Mangal Başı Comics’ten Mayın Tarlası

Orkun Bozkurt’un hikâyelerinin ardından ince bacaklı atlar koşuyor. Hem hızlı hem de ufak dokunuşların bol olduğu çizgi romanların sahibi kendisi. Bu çizgi romanları bir kere okumak yetmeyebilir; ilk turda okunur, ikincide izlenilir, belki üçüncü turda kana karışır. Mayın Tarlası ise son parçası, kanıma geçiş evrelerimi anlatayım.

Amerikan havalı hikâyelerin yerli ve eski model karakterler tarafından işlenmesi belki de hikâyelerinin ortak noktalarından birisi. Mayın Tarlası’nda ise Behçet ve Saffet’in başından geçen acayip halleri izliyoruz. Çılgın icatları ile yılbaşı gecesine damga vurmayı hedefleyen ikili tutunamamış bir kartopu makinesinin peşinden giderler ve dolambaçlı bir yolda oradan oraya savrulurlar. Ve bu hikâyeyi okurken sonraki sayfada ne olabileceğine dair en ufak tahmin yürütmek imkânsız denilebilir. Hipnoz olmuşçasına şuursuz bir hâlde okumanın daha tatmin edici olduğunu düşünüyorum.
Mayın Tarlası’nda yıllanmış bir bilinmezin de cevabı var: “Hey Corç versene borç.”

orkun 2

 

Mayın Tarlası sinematografik bakış açısına sahip bir ürün. Sahne geçişleri, yan çizimler, hareketi ve duyguyu veren her figürüyle okurken kendini o hengâmenin içinde buluyor insan. Hele ki “dıkş, gopaz gopaz, gümp, hırş” gibi seslerle de içses kendini bir gürültünün içinde buluyor. Çizgi roman dış dünyaya dâhil oluyor.
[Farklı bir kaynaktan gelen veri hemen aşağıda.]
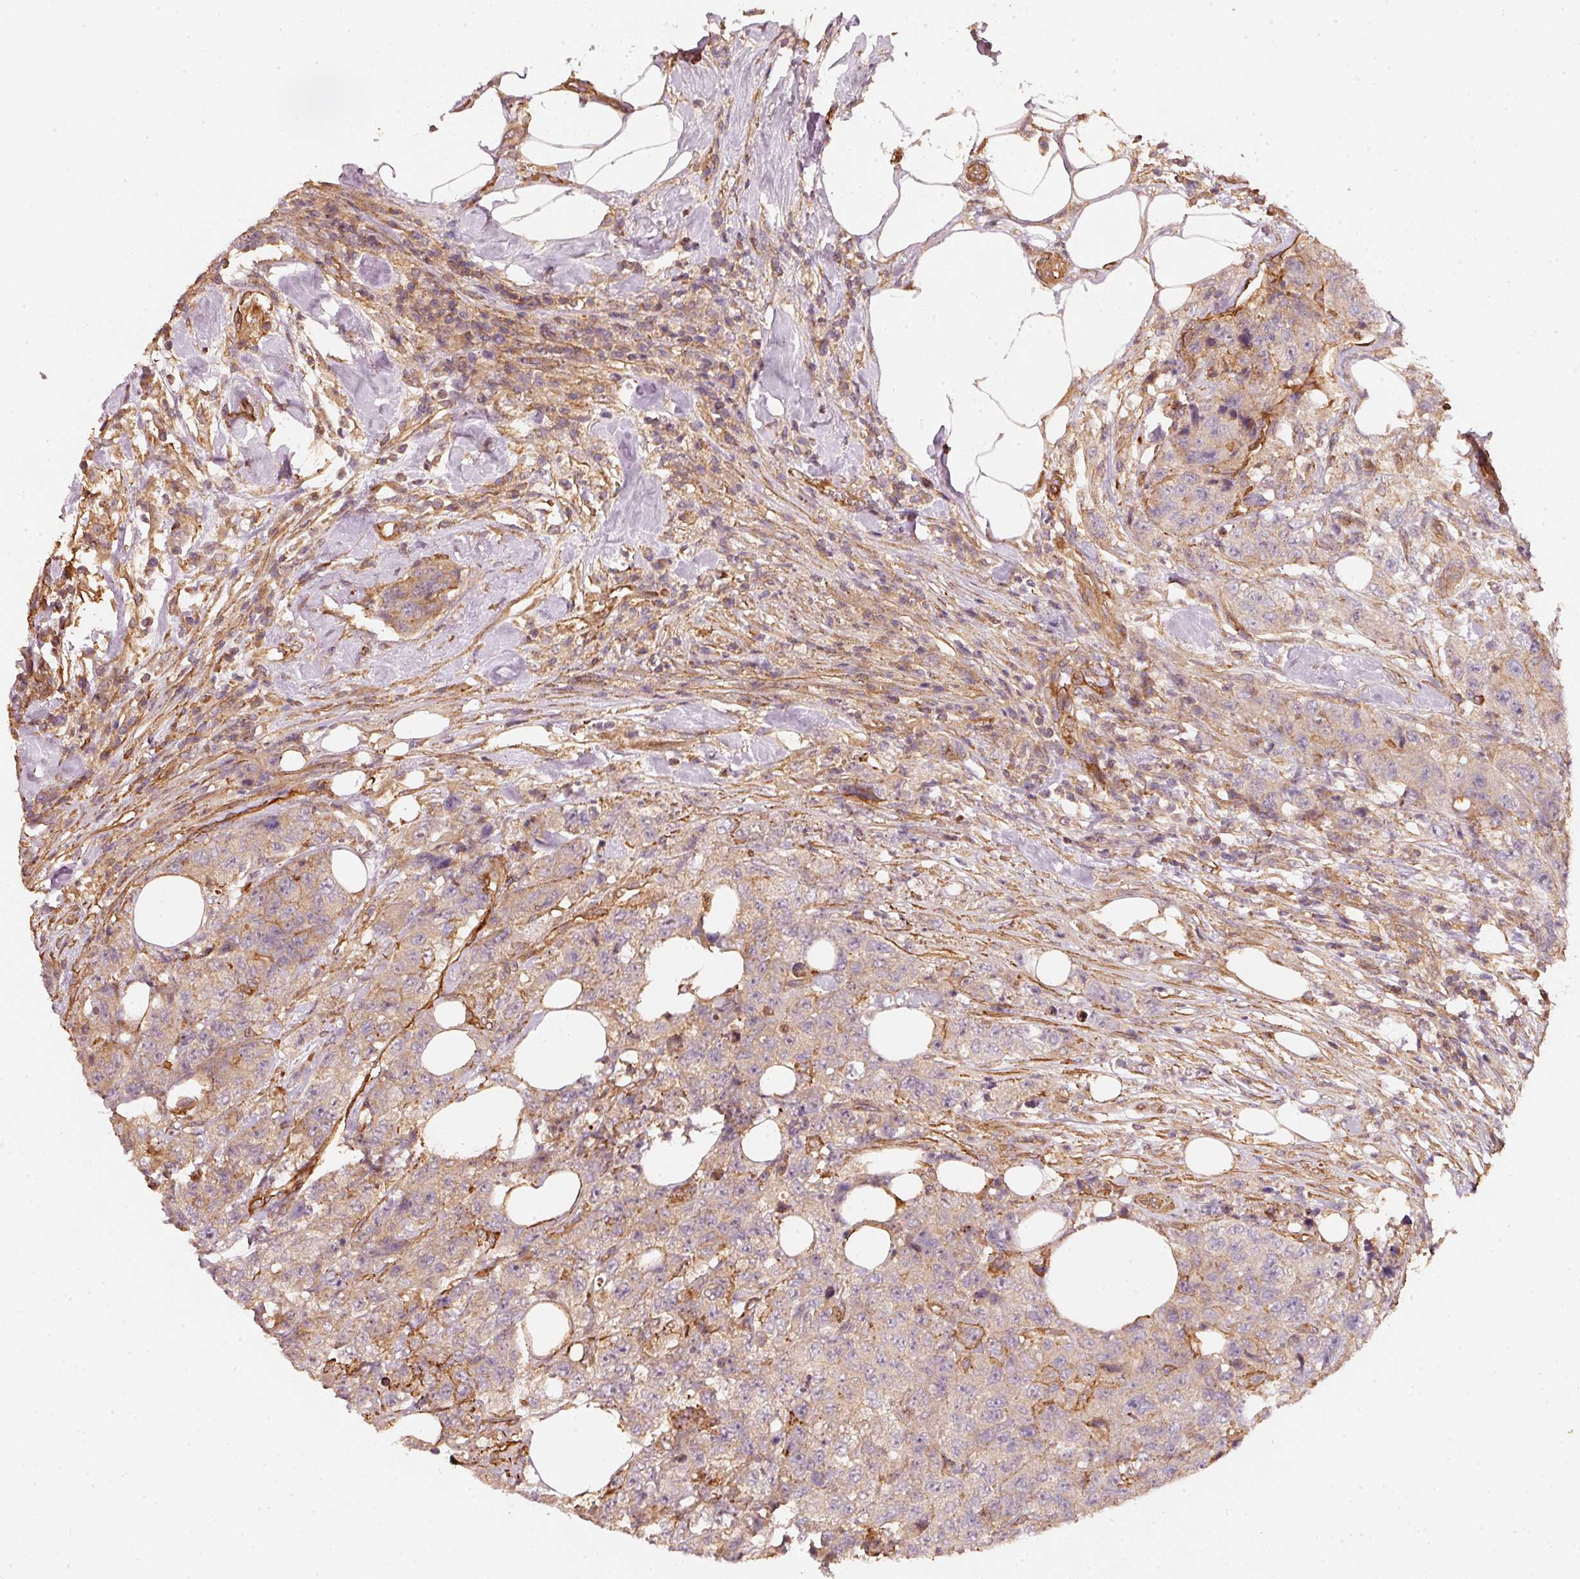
{"staining": {"intensity": "weak", "quantity": ">75%", "location": "cytoplasmic/membranous"}, "tissue": "urothelial cancer", "cell_type": "Tumor cells", "image_type": "cancer", "snomed": [{"axis": "morphology", "description": "Urothelial carcinoma, High grade"}, {"axis": "topography", "description": "Urinary bladder"}], "caption": "Tumor cells show weak cytoplasmic/membranous staining in approximately >75% of cells in high-grade urothelial carcinoma.", "gene": "CEP95", "patient": {"sex": "female", "age": 78}}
Mayın Tarlası’nın en acıklı kısmı belki de 15 sayfada bitiyor olması. Çünkü devam etse sonsuza kadar okunabilir. Hem böyle daldan dala atlayan hem de hiçbir zaman hikâyeden kopmaya izin vermeyen bir çizgi romanın başarılı olduğunu düşünüyorum.

Mayın Tarlası’nı dehşetle tavsiye ederim, eline sağlık Orkun.